Distributed Data Parallel (DDP) Batch size

2.7k views Asked by At

Suppose, I use 2 gpus in a DDP setting.

So, if I intend to use 16 as a batch size if I run the experiment on a single gpu,

should I give 8 as a batch size, or 16 as a batch size in case of using 2 gpus with DDP setting??

Does 16 is divided into 8 and 8 automatically?

Thank you -!

3

There are 3 answers

0
Deusy94 On BEST ANSWER

As explained here:

  • the application of the given module by splitting the input across the specified devices
  • The batch size should be larger than the number of GPUs used locally
  • each replica handles a portion of the input

If you use 16 as batch-size, it will be divided automatically between the two gpus.

1
Gabriel On

No, it won't be split automatically. When you set batch_size=8 under DDP mode, each GPU will receive dataset with batch_size=8, so the global batch_size=16

0
M Ciel On

I don't agree with Deusy94's answer.

If I understand correctly according to pytorch's official example using distributed data parallel (ddp) at line 160:

args.batch_size = int(args.batch_size / ngpus_per_node)

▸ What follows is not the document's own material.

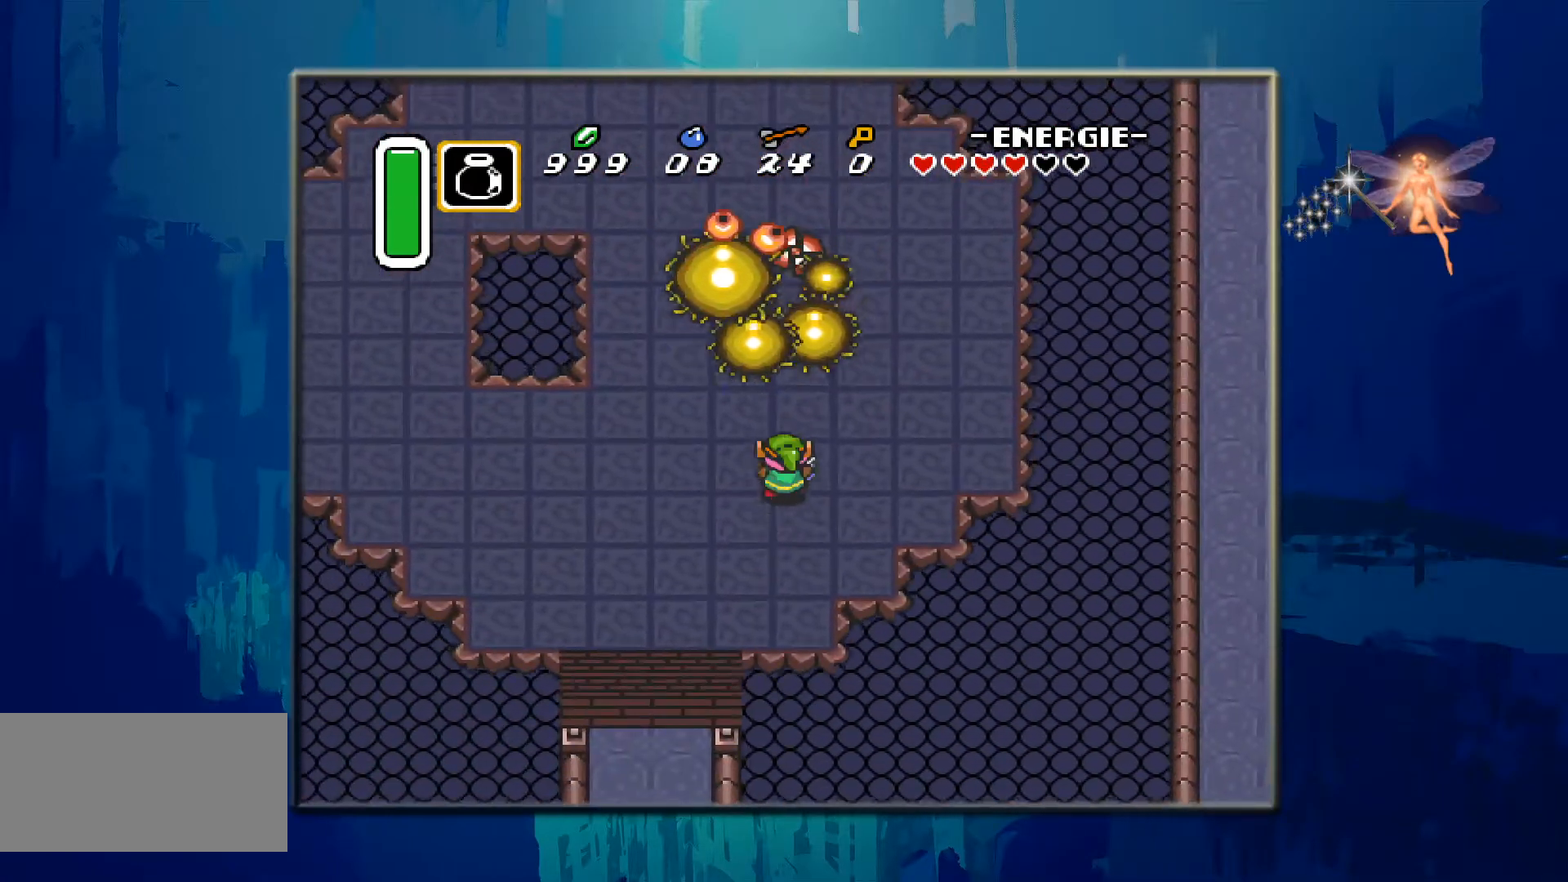
{"buttons": [], "events": [[250, "B", "down"], [467, "DPAD_UP", "up"], [483, "B", "up"]]}
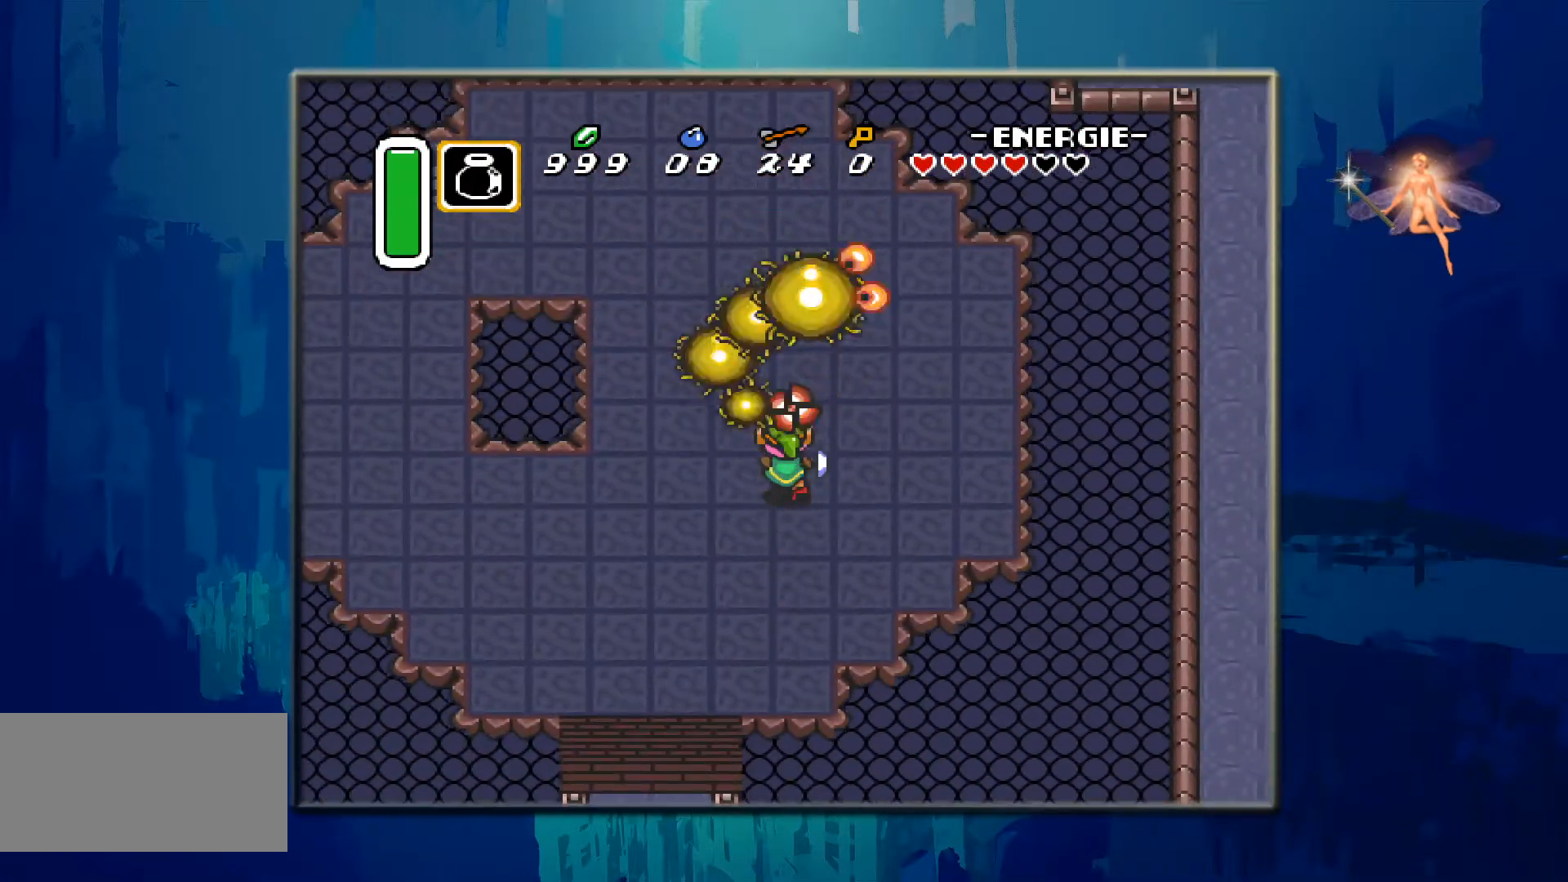
{"buttons": ["DPAD_DOWN", "DPAD_LEFT"], "events": [[50, "DPAD_UP", "down"], [67, "B", "down"], [183, "DPAD_UP", "up"], [217, "B", "up"], [333, "DPAD_LEFT", "down"], [383, "DPAD_DOWN", "down"]]}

the batch size when you instantiate the DataLoader is the batch size for a single process/single node.

Note that in the argparser the comment was:

parser.add_argument('-b', '--batch-size', default=256, type=int,
                metavar='N',
                help='mini-batch size (default: 256), this is the total '
                     'batch size of all GPUs on the current node when '
                     'using Data Parallel or Distributed Data Parallel')

Hence, let's say you have passed --batch-size 16 here and you have two GPUs, the args.batch_size will be updated to 8 manually (divided by number of GPUs) in Line 160 above, and the actual dataloader you created is with batch_size of 8 - which is the dataloader for individual GPUs.

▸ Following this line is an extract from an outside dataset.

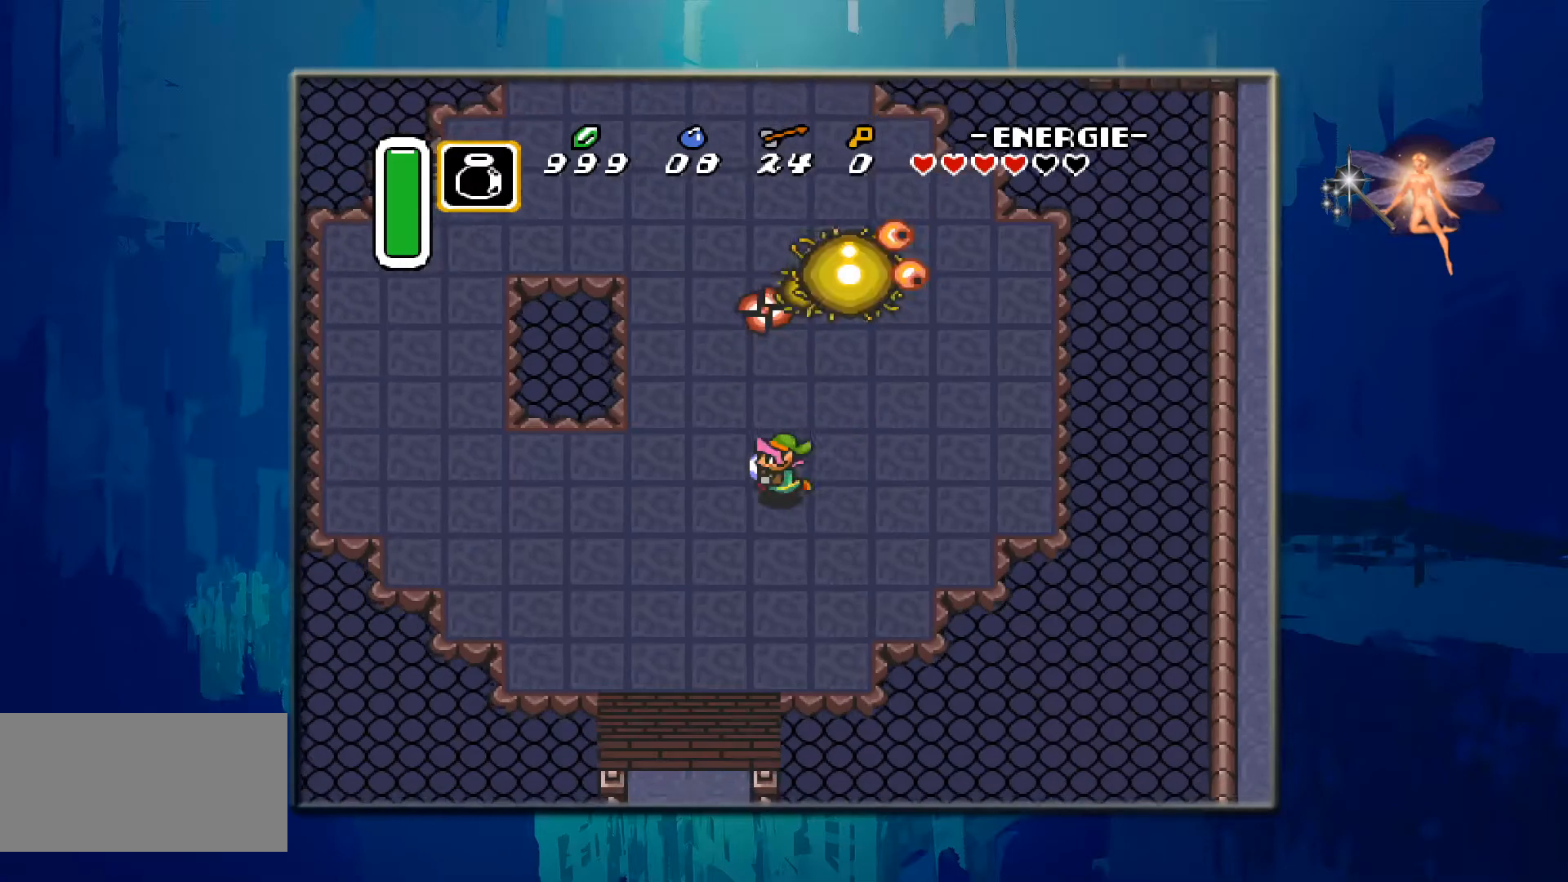
{"buttons": [], "events": [[150, "DPAD_DOWN", "up"], [500, "DPAD_LEFT", "up"]]}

Therefore, if you create dataloader with DataLoader(datasetm batch_size=16), and you start the DDP with 2 GPUs, each GPU will proceed with batch_size=16 and your global batch_size will be 32.

This is different with DataParallel which has a gather/scatter procedure, such that your batch is automatically scattered into equal size of chunks for each GPUs (i.e., DataLoader(datasetm batch_size=16) --> each GPU gets 8).

Eather way, it's quite easy to verify it if you iterate the dataloader with a progress bar (e.g., tqdm) to log how many steps it needed to traverse all batches (i.e., number of batches), and you can always compute which of the equation is True: batch_size * num_batches == dataset_size or num_gpu * batch_size * num_batches == dataset_size.